Measuring the performance of infrastructure is a critical task, and this is where SPEC, an industry consortium comes along. Standard Performance Evaluation Corporation i.e. SPEC creates benchmarks based on real-world workloads, from professional / commercial graphics in SPEC Viewperf 12 to infrastructure benchmarks such as SPEC Cloud IaaS 2016.
According to the bechmark description, the “SPEC Cloud IaaS 2016 benchmark measures scalability, elasticity and provisioning capabilities of IaaS cloud implementations, both public and private. Cloud providers, users of cloud services, and hardware, software and management platform vendors can use the benchmark to evaluate how different implementations affect cloud performance.”
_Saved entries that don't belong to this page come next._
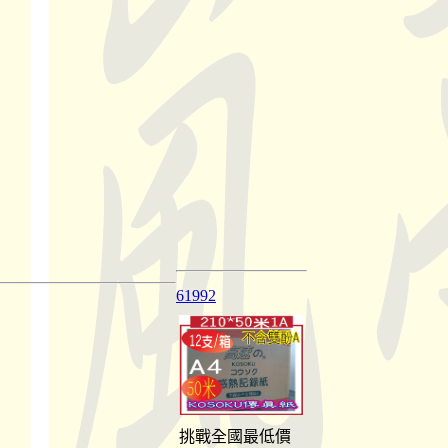
61992
挑戰全國最低價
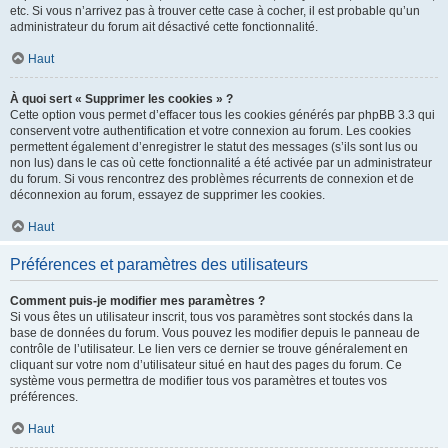
etc. Si vous n’arrivez pas à trouver cette case à cocher, il est probable qu’un
administrateur du forum ait désactivé cette fonctionnalité.
Haut
À quoi sert « Supprimer les cookies » ?
Cette option vous permet d’effacer tous les cookies générés par phpBB 3.3 qui
conservent votre authentification et votre connexion au forum. Les cookies
permettent également d’enregistrer le statut des messages (s’ils sont lus ou
non lus) dans le cas où cette fonctionnalité a été activée par un administrateur
du forum. Si vous rencontrez des problèmes récurrents de connexion et de
déconnexion au forum, essayez de supprimer les cookies.
Haut
Préférences et paramètres des utilisateurs
Comment puis-je modifier mes paramètres ?
Si vous êtes un utilisateur inscrit, tous vos paramètres sont stockés dans la
base de données du forum. Vous pouvez les modifier depuis le panneau de
contrôle de l’utilisateur. Le lien vers ce dernier se trouve généralement en
cliquant sur votre nom d’utilisateur situé en haut des pages du forum. Ce
système vous permettra de modifier tous vos paramètres et toutes vos
préférences.
Haut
Translated into plain English, the benchmark is split into two workloads: first workload is based on Yahoo! Cloud Serving Benchmark (YCSB), using Cassandra NoSQL database, while the second workload is perhaps the most interesting one. Big Data analytics based on K-Means clustering workload using Hadoop. Both workloads stress the compute aspects, network, storage (DAS/NAS) as well as API performance inside an IaaS cloud.
“The rapidly growing market calls for a benchmark that can be used to perform meaningful, repeatable and comparable measurement of cloud performance as seen by a consumer,” says Salman A. Baset, chair of SPEC’s cloud subcommittee. “The benchmark is developed by a SPEC consortium, which means that it benefits from a wide range of input and doesn’t favor one vendor’s interests over another’s.”
The benchmark was created in a collaboration between members of the Cloud Computing consortium inside the SPEC organization and additional contributors. Benchmark developer Yun-seng Chao worked on the IaaS 2016 benchmark and integrated contributions from Amazon, AMD, Dell, Digital Ocean, Google, IBM, Intel, Lenovo, Oracle, Red Hat and VMware. Initial results are available at the official SPEC Cloud IaaS 2016 benchmark website. The benchmark itself is available for immediate purchase at the price of $2,000, while Educational and non-profit institutions can apply for a substantially discounted license.